If you’ve deployed your application using a custom image without a Liberty operator, you’re similarly limited.

With that in mind, one of the most common requests from IBM Support for performance, hang, or high CPU issues on Linux is the linperf.sh script that gathers operating system information and thread dumps; however, Liberty images often don’t have all of the tools that linperf.sh depends on.

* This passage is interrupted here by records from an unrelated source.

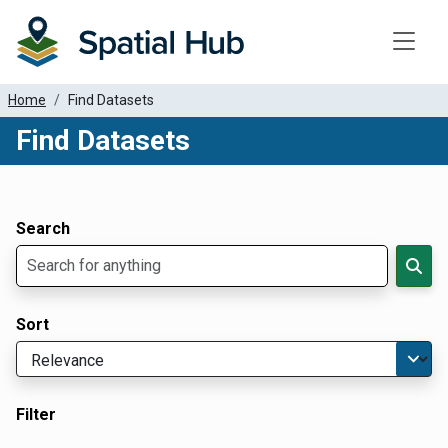
Toggle
Home
Find Datasets
Find Datasets
Dataset Filter Parameters
Apply Filters
Search
Sort
Filter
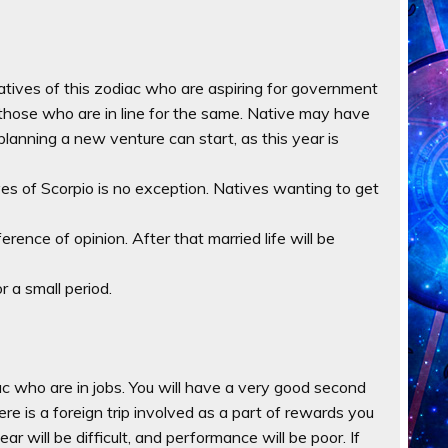
atives of this zodiac who are aspiring for government
r those who are in line for the same. Native may have
planning a new venture can start, as this year is
ives of Scorpio is no exception. Natives wanting to get
ference of opinion. After that married life will be
r a small period.
iac who are in jobs. You will have a very good second
ere is a foreign trip involved as a part of rewards you
year will be difficult, and performance will be poor. If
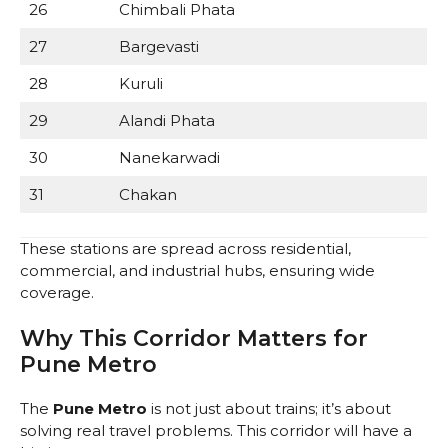
26
Chimbali Phata
27
Bargevasti
28
Kuruli
29
Alandi Phata
30
Nanekarwadi
31
Chakan
These stations are spread across residential,
commercial, and industrial hubs, ensuring wide
coverage.
Why This Corridor Matters for
Pune Metro
The
Pune Metro
is not just about trains; it’s about
solving real travel problems. This corridor will have a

This limitation is resolved with containerdiag. The simplified steps are as follows:

  1. Download containerdiag.sh or containerdiag.bat from the MustGather page.
  2. Login with the oc command with a user that has the cluster-admin superuser privileges
  3. Identify the Liberty deployment name (or a specific pod name with -p) and execute the script:
    containerdiag.sh -d $DEPLOYMENT libertyperf.sh
  4. When it completes, you’ll see a “Files are ready for download” prompt. In a new window, use the specified command to download the diagnostics; for example:
    oc cp worker1-debug:/tmp/containerdiag.abc.tar.gz containerdiag.abc.tar.gz --namespace=ffzhc74l4c
  5. After that completes, go back to your first terminal and type “ok” and press enter to continue and destroy the debug pod.

The resulting containerdiag*.tar.gz file includes everything that linperf.sh gathers (linperf_RESULTS.tar.gz, javacores, and Liberty logs) as well as a Liberty server dump, cgroup information about each pod, and general information about the node. Here is a truncated view of some of the data available:

├── linperf_RESULTS.tar.gz
├── node
│   ├── info
│   │   ├── journalctl_errwarn.txt
│   │   [...]
├── pods
│   └── liberty1-585d8dfd6-jq8cn
│   │   ├── cgroup
│   │   │   ├── cpu
│   │   │   │   ├── cpu.stat
│   │   │   │   [...]
│   │   ├── defaultServer
│   │   │   ├── server.env
│   │   │   └── server.xml
│   │   ├── defaultServer.dump-22.06.20_13.37.26.zip
│   │   ├── javacore.20220620.133617.1.0070.txt
│   │   ├── javacore.20220620.133647.1.0071.txt
│   │   ├── javacore.20220620.133717.1.0072.txt
│   │   ├── logs
│   │   │   └── messages.log
│   └──---- stdouterr.log
└── run_stdouterr.log

Running containerdiag with WebSphere Application Server traditional Base

If you’re running a container with WebSphere Application Server traditional Base, all the steps above are the same except that you should replace libertyperf.sh with twasperf.sh:

containerdiag.sh -d $DEPLOYMENT twasperf.sh

Running containerdiag to gather network trace

tcpdump is built-in along with a script to gather network trace for a number of seconds:

containerdiag.sh -d $DEPLOYMENT -q tcpdump.sh -0 $SECONDS

Running containerdiag to gather Linux perf stack sampling

The Linux perf native sampling profiler is built-in along with a script to gather it for a number of seconds:

containerdiag.sh -d $DEPLOYMENT -q tcpdump.sh -0 $SECONDS

The script even automatically creates a Flame graph of the profile data.

Custom Scripts

You may also run any custom scripts that you’d like with the available tools, or build your own image on top of the containerdiag image.

Future Work

We understand that the cluster-admin privilege requirement is something that is too onerous for some customers and we’re developing alternative methods that don’t require it. However, sometimes root is simply required such as gathering network trace and Linux perf, and sometimes customers can allow cluster-admin privileges for diagnostic purposes, so we thought it was useful to put containerdiag out there so that customers have some options to gather diagnostics in production without restarting pods while we work on other solutions.

We welcome any feedback and issue reports at the GitHub repository for containerdiag.